Circulars and instructions issued by the Board are no doubt binding in law on the authorities under the respective statutes, but when the Supreme Court or the High Court declares the law on the question arising for consideration, it would not be appropriate for the Court to direct that the circular should be given effect to and not the view expressed in a decision of this Court or the High Court. So far as the clarifications/circulars issued by the Central Government and of the State Government are concerned they represent merely their understanding of the statutory provisions. They are not binding upon the court. It is for the Court to declare what the particular provision of statute says and it is not for the Executive. Looked at from another angle, a circular which is contrary to the statutory provisions has really no existence in law.

10. It is no more res integra that in a catena of judgments of

the Apex Court and various High Courts, a serious view has been

taken even where a conductor is found involved in a solitary act of

misconduct in the misappropriation of money either by not issuing

tickets to the commuters or by issuing a ticket of lesser amount and

therefore, no lenient view can be taken on the misconduct of the

delinquent employee and hence the contention of the counsel for the

petitioner in this regard stands repelled.

****

Please repeat the part of the judgment excerpt above that begins at the words "the Apex Court" and stops after "regard stands repelled.", word for word.

****

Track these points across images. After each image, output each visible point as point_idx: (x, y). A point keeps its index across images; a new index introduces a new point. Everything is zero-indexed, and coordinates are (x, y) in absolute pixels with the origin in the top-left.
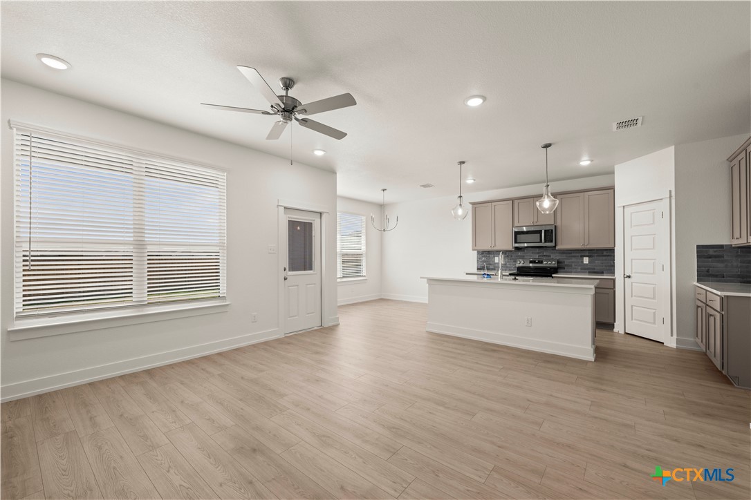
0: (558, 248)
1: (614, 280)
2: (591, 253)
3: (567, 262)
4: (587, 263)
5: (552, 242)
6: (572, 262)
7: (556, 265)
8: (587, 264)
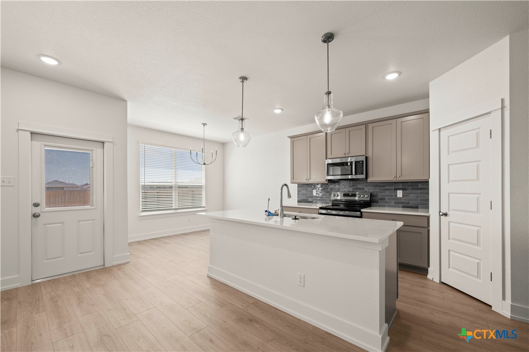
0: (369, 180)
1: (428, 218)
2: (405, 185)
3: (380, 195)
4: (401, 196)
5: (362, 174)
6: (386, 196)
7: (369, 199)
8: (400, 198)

****

## Your response
the Apex Court and various High Courts, a serious view has been

taken even where a conductor is found involved in a solitary act of

misconduct in the misappropriation of money either by not issuing

tickets to the commuters or by issuing a ticket of lesser amount and

therefore, no lenient view can be taken on the misconduct of the

delinquent employee and hence the contention of the counsel for the

petitioner in this regard stands repelled.